The project is coordinated by Mahou San Miguel and involves project partners from Spain, Germany, and the UK. The total project budget is 7.5 million euros, the research group Life Cycle Assessment (LCA) is funded with 500 000 euros by the State Secretariat for Education, Research and Innovation (SERI). The research group LCA at the ZHAW has the lead of Work Package 6 and is working there with the Spanish companies ainia and Mahou San Miguel, as well as with Earthwatch from the UK. In this work package, a techno-economic analysis (TEA), a life cycle sustainability assessment (LCSA) and an economic feasibility analysis are carried out. The TEA assesses the economic feasibility of the processes and highlights the most important parameters for the implementation of business models. The results are assessed through cost estimates and a risk analysis to identify weaknesses. The LCSA brings together three analyses:

  • A Social Life Cycle Assessment (S-LCA), which is conducted based on the UNEP-SETAC guidance document.
  • A life cycle assessment (LCA), which assesses environmental impacts throughout the life cycle and evaluates greenhouse gas emissions, primary energy demand and resource scarcity, as well as impacts on biodiversity.
  • A life cycle costing (LCC), which summarises all costs associated with the life cycle of the products, namely investment costs and operational expenses.
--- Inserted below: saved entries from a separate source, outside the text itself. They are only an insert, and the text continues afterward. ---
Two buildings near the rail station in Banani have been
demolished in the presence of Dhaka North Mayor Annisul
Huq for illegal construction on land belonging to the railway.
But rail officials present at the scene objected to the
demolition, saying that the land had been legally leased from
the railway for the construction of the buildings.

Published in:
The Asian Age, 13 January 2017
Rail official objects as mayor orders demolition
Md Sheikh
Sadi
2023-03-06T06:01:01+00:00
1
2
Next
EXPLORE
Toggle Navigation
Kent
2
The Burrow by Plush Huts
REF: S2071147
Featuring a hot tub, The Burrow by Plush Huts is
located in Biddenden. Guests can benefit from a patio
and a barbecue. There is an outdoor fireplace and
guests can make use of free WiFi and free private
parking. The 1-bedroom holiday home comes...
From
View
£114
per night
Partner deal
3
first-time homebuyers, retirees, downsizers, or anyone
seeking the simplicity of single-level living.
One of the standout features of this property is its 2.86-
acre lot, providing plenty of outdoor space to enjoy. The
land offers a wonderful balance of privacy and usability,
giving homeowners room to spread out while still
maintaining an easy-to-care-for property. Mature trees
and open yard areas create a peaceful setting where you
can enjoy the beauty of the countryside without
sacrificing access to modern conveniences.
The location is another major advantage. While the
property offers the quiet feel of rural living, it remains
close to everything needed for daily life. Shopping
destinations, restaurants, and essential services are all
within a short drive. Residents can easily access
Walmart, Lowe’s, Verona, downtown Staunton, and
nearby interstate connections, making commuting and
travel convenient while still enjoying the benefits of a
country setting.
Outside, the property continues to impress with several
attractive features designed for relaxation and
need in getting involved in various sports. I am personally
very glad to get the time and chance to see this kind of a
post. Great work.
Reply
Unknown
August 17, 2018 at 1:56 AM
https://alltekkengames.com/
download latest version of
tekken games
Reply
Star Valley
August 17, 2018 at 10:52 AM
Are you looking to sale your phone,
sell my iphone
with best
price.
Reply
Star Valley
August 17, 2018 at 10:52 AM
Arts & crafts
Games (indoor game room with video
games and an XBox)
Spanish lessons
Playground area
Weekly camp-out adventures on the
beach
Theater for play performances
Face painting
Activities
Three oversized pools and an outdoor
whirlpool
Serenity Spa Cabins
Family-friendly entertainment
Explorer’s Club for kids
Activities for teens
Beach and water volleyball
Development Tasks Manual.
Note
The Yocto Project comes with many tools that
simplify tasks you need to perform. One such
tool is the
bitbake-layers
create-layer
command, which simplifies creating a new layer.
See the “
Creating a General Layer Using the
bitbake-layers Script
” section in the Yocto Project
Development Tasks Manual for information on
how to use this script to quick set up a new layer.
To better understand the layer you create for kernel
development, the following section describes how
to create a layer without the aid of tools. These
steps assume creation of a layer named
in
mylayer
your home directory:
Finally, an economic feasibility analysis is carried out that includes three business sizes - small, medium, and large breweries - to assess the scaling of the technology and products. Based on this analysis and the LCA results, a sustainable business model is developed.

The assessment of the research group LCA identifies the environmental hotspots of this new circular brewery and thereby helps to reduce the environmental impact of the new, innovative products.